── Text segment ──

The current work reported here demonstrated the potential beneficial role of HA in the modulation of the dysregulated DSS‐induced colitis condition. The HA‐enema rectal delivery system was developed using the fabricated HA functionalized polymeric particles dispersed in the HA solution. The formulated HA bi‐phasic system has the potential future advantage of delivering drugs precisely by loading into the particles for a combinatorial therapy for distal colitis therapy. The concept of size‐dependent particles, surface‐functionalized carriers on intestinal mucoadhesion is well explored[ 49 , 50 ] with associated signaling mechanisms including endocytosis.[ 51 , 52 ] The therapeutic or beneficial effects depend on the size, biopolymer type (including hyaluronic acid). The smaller the particle size (nano) better the adhesion on the intestinal tract. The authors presume that surface functionalization of HA on the polymeric nanoparticle system (as an enema form) help in improving the barrier functions by interacting on the mucosal surface, particles endocytosis into the epithelium compared to naïve HA solution. The synthesized HA particles were monodispersed with a 200–300 nm size range, with an overall negative surface charge of −45 mV. AFM images showed increased roughness in the particle dispersed solution system compared to that in the naïve HA solution. We observed no cytotoxicity on colon epithelial macrophage cell lines with any given concentrations of naïve HA or HA‐enema by MTT assay and Live/Dead staining. One of our research's significant observations includes reducing TNF‐α, IL‐6 on BMDMs after treating HA treatments compared to the LPS‐treated group. Additionally, there was an increase in transepithelial electrical resistance (TEER) and a reduction of FITC‐dex flux across the Transwell membrane after treating with HA‐enema when compared to LPS alone. Further in vivo (DSS colitis mice model) study revealed that the HA‐enema system has a promising therapeutic potential in managing colitis and helps maintain the integrity of the gut barrier, and further likely to prevent the disease's progression from the colon lumen endotoxins.

───

Required actions »
(1) Answer these questions from the discussion of the HA-enema for colitis:
(a) What size range did the synthesized HA particles fall in?
(b) Which two methods showed no cytotoxicity on the cell lines?
(c) What mouse model was used in the in vivo study?
(2) List every laboratory test, measurement or imaging method that the HA-enema discussion names.
(3) Carry on the HA-enema colitis discussion from its final sentence.
The material after this discussion is separate from it.

── Source data ──

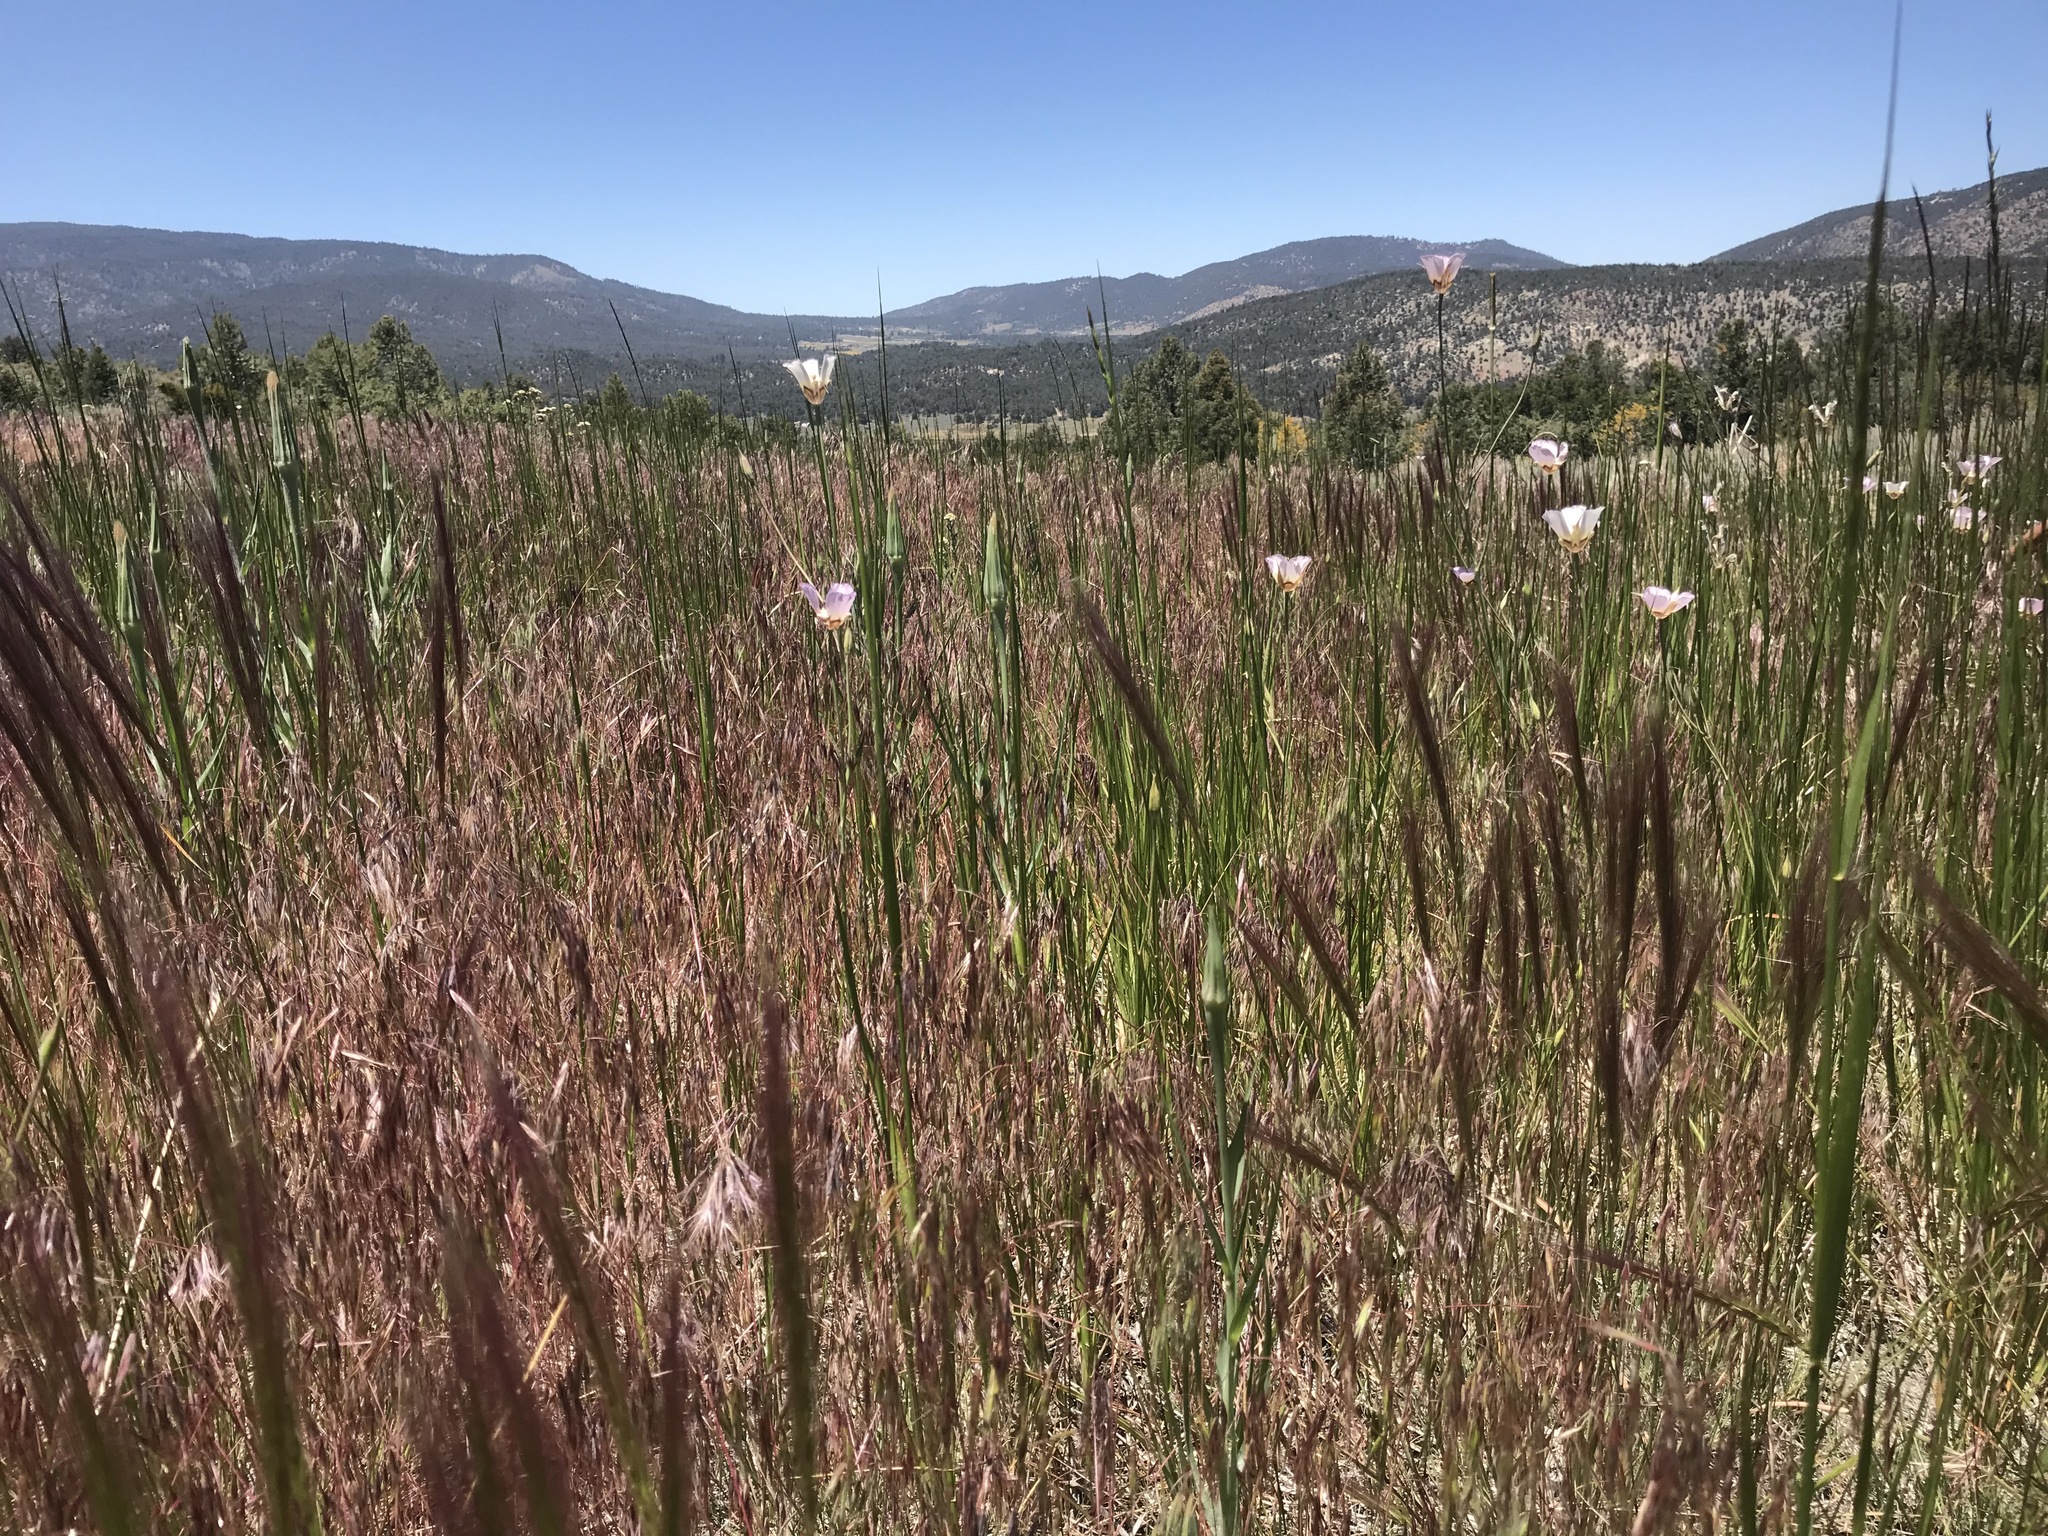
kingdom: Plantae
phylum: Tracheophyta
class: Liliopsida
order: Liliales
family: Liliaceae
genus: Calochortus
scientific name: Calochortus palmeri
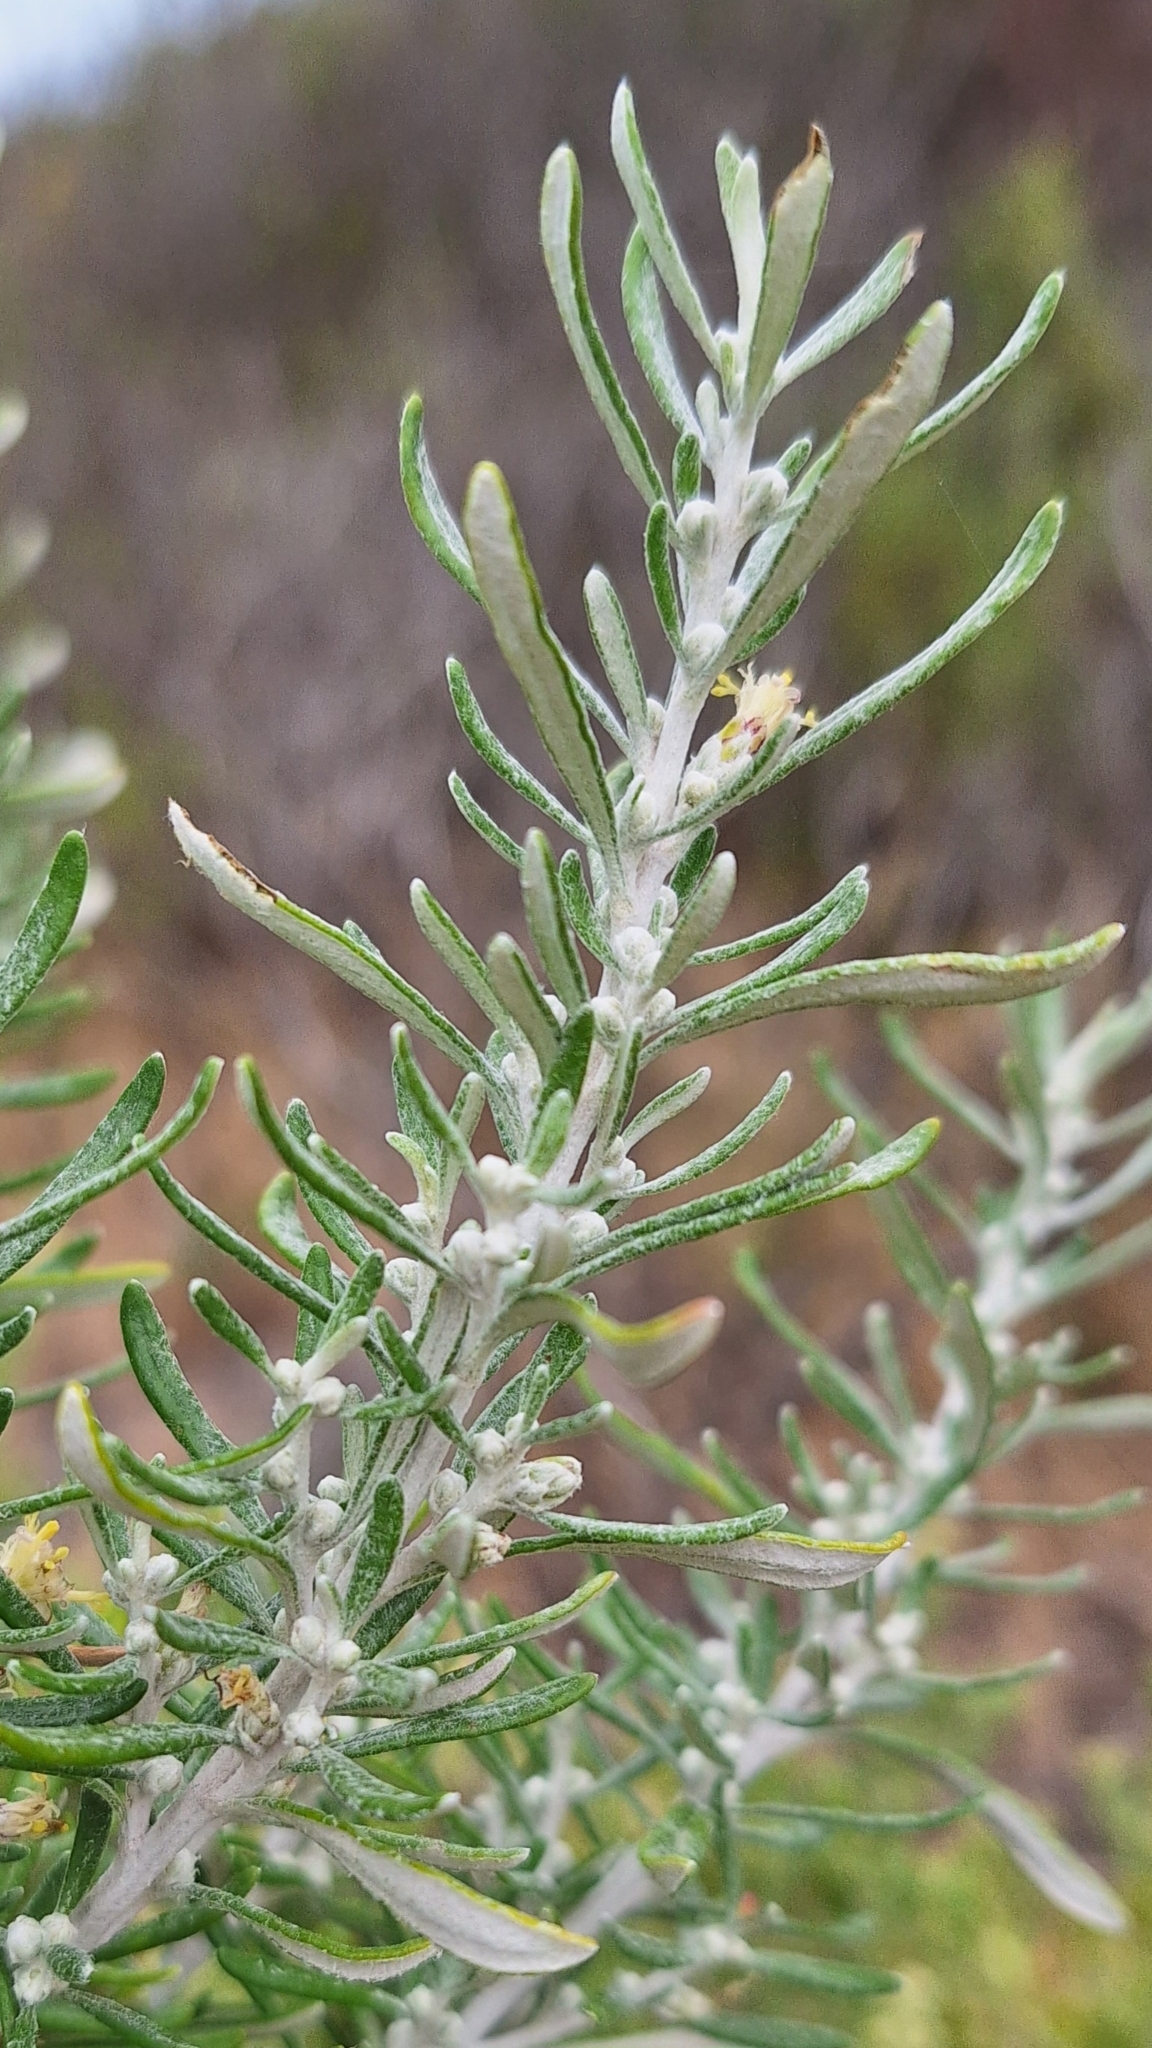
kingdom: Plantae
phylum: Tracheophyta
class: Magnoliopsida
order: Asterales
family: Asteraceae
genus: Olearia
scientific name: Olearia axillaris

───

Exercise results »
(1)
(a) 200–300 nm
(b) MTT assay and Live/Dead staining
(c) The DSS colitis mice model

(2)
- AFM imaging
- MTT assay
- Live/Dead staining
- Transepithelial electrical resistance (TEER)
- FITC-dex flux across the Transwell membrane

(3)
We were further motivated to find the possible role and mechanism of action of both forms of HA (naïve HA and HA‐enema suspension) in the DSS‐induced colitis mucosal epithelium (Figure 5 ). We understand that the particles were uptaken by endocytosis and also due to the possibility of binding to surface receptors on the colitis inflammatory gut wall,[ 53 ] upon interaction of HA system, in downstream, there was an upregulation of transcription of genes that encode adherent epithelial/junctional proteins including E‐cadherin, β‐catenin, occludin, and inhibition of pro‐inflammatory cytokines. Both forms of HA systems (majorly HA‐enema), possibly via epithelial adherent junctional signaling (by E‐cadherin), promotes cell growth regulation, cytoskeleton rearrangements. A higher expression of E‐cadherin, catenins (α, β, γ) in the intestinal epithelial cells and up‐regulation of adherent junctional proteins (such as occludins) mediate the enhancement of the gut barrier integrity and decreasing the permeability. Additionally, HA‐enema activates the LXR/RXR pathway, which further suppresses the inflammation mediated by the NF‐kB pathway in the mucosal inflammation of the acute colitis models. Further downstream regulatory molecular pathways need to be established to define the HA‐based protective activities in intestinal inflammation.
Our findings illustrate the efficacy and protection of HA‐enema in colitis and indicate that both HA‐based systems play an essential protecting role against DSS‐induced colitis. The current research demonstrates the rectal HA‐enema used as an amending mucoadhesive coat on the damaged colon barrier, modulating intestinal barrier inflammation and permeability. However, testing the system effect in a single acute colitis model, unavailability of rectal region‐site‐specific colitis mice models are the key limitation of the study. In addition, testing in chronic and large animal models, investigating further on the possible mechanistic aspects (including receptor level mechanistic effects, understanding the barrier protective/epithelial repair processes, effect on the colon microbiome) are essential. Besides, the potential benefits with the current HA‐enema system are the possibility to encapsulate any model therapeutic drugs (especially corticosteroids, immunosuppressants, or disease modifying drugs) in the particles, which may help in effective combinatorial therapies in distal colitis. Due to the close association of dysregulated intestinal barrier functions with systemic diseases, the current biophysical protecting barrier strategy with HA‐enema holds promise and may help in restoring the dysregulated intestinal barrier functions and help in the distal colitis management.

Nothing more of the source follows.